Binnen zagen ze een oud mannetje. Ze riepen hem maar hij hoorde het niet. Toen ze voor de derde keer riepen, stond hij op en kwam naar buiten. Hij zei geen woord maar bracht hen naar een rijk gevulde tafel. Toen ze gegeten en gedronken hadden, liet hij ze zien waar hun slaapkamers waren.

De volgende morgen wekte hij de oudste broer en bracht hem naar een grote steen met drie opdrachten. Als deze volbracht werden, kon het kasteel verlost worden.

De eerste opgave was alle duizend parels van de prinses zoeken. Deze lagen overal in het bos verstopt. Als er voor zonsondergang ook maar eentje ontbrak dan zou degene die gezocht had, zelf een steen worden. De oudste zocht de hele dag maar had er bij zonsondergang pas honderd. En… hij werd in een steen veranderd.

De volgende dag ging de tweede broer het proberen. Hij vond er tweehonderd maar ook dat was niet genoeg en… ook hij werd een steen.
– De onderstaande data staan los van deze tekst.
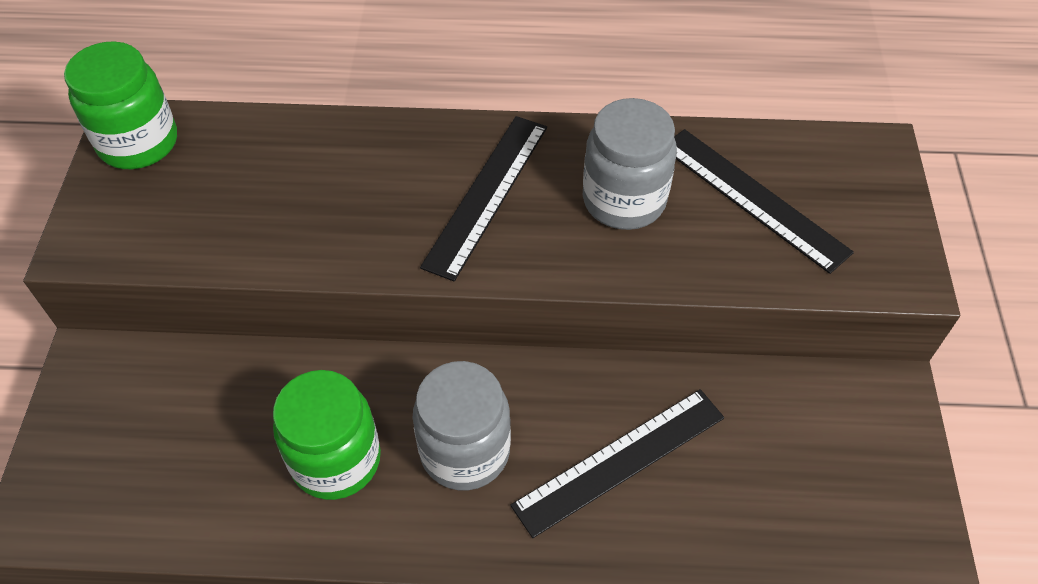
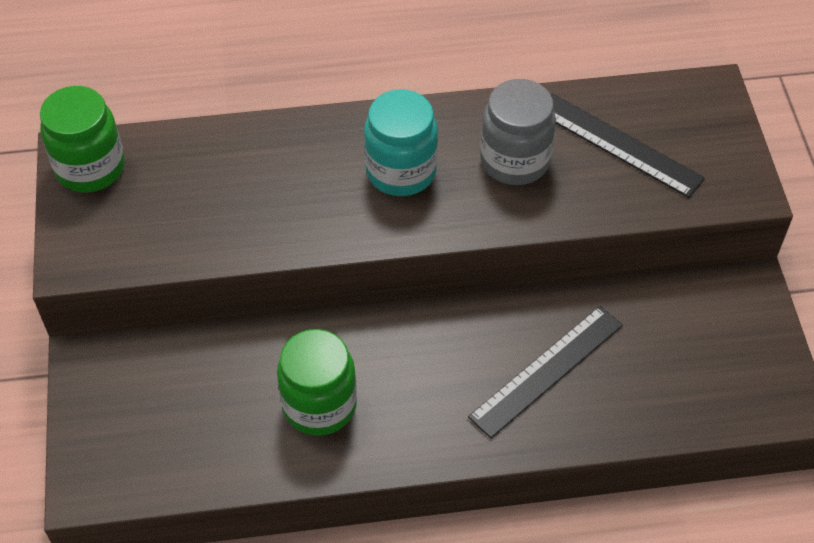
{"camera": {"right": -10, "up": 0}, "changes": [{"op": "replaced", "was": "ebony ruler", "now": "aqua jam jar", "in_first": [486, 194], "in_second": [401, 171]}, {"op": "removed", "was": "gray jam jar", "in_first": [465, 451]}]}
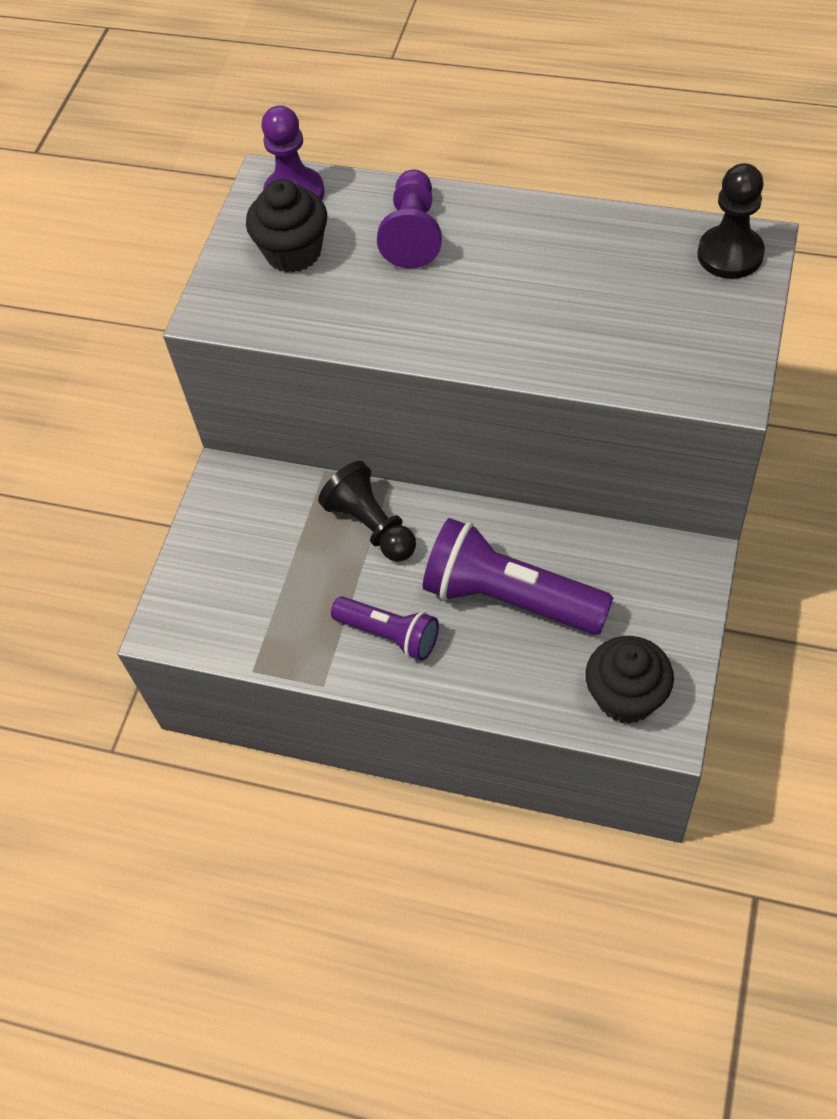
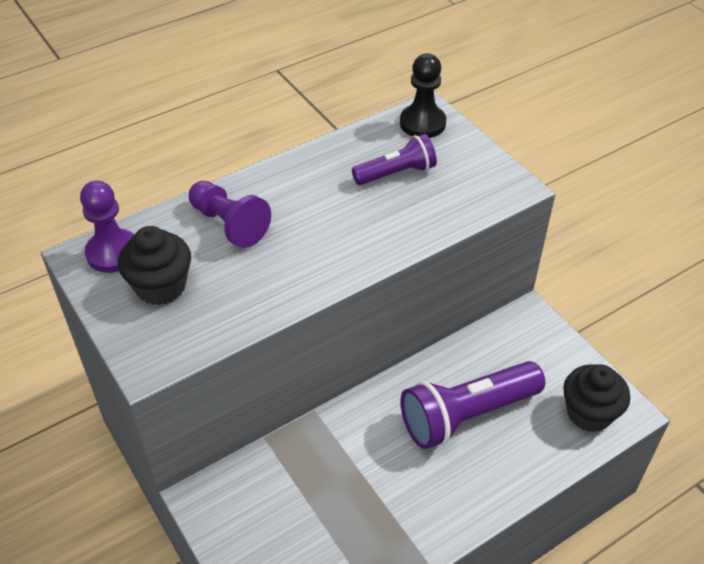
{"camera": {"right": -55, "up": -10}, "changes": [{"op": "moved", "was": "violet flashlight", "in_first": [389, 634], "in_second": [396, 173]}, {"op": "removed", "was": "ebony game pawn", "in_first": [371, 526]}]}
Toen was Domoor aan de beurt. Het was zo moeilijk de parels in het bos te vinden. Hij ging op een grote steen zitten en huilde dikke tranen van moedeloosheid. Terwijl hij daar zat, kwam de mierenkoningin voorbij met wel vijfduizend mieren. De diertjes gingen snel aan de slag voor hem en vonden alle parels. Ze hielpen hem graag want hij had hun mierenhoop immers gered.
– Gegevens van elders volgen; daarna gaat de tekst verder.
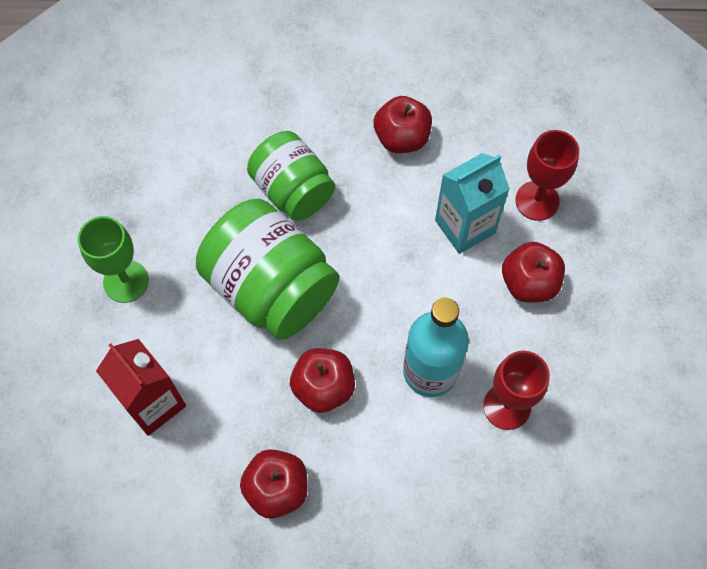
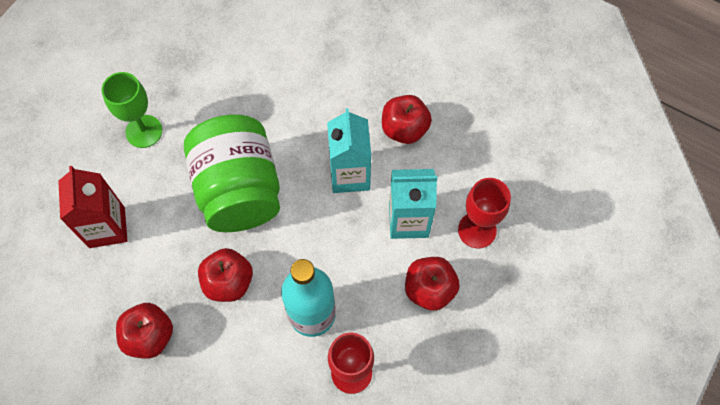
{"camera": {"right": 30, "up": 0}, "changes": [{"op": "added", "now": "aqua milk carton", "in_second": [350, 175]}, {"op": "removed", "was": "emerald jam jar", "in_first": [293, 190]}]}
De tweede opgave was de sleutel van de prinsessen-slaapkamer uit het meer halen. Bij het meer kwamen de eenden gelijk naar hem toe gezwommen en haalden de sleutel uit de diepte. Ze waren blij dat ze iets terug konden doen want Domoor had hen immers van de dood gered.

De bijenkoningin

De derde opgave was het allermoeilijkst. Uit drie slapende prinsesje moest de jongste en liefste gekozen worden. Ze leken allemaal precies hetzelfde. Het enige verschil was dat ze voor het slapen allemaal een andere zoetigheid hadden gegeten. De oudste een klontje suiker, de middelste stroop en de jongste honing.

De bijenkoningin

Daar kwam de bijenkoningin aan. Ook zij hielp Domoor graag. Hij had immers het bijenvolk van het vuur gered. Ze proefde bij alle drie de prinsessen en bleef zitten op de mond van het prinsesje wat honing had gegeten. Zo herkende de prins de echte!

De betovering werd verbroken. Iedereen werd uit de slaap verlost en wat van steen was, werd weer levend. En Domoor trouwde met de jongste en liefste prinses en werd na haar vaders dood zelfs de koning. En zijn broers…die trouwden met de oudste zusters!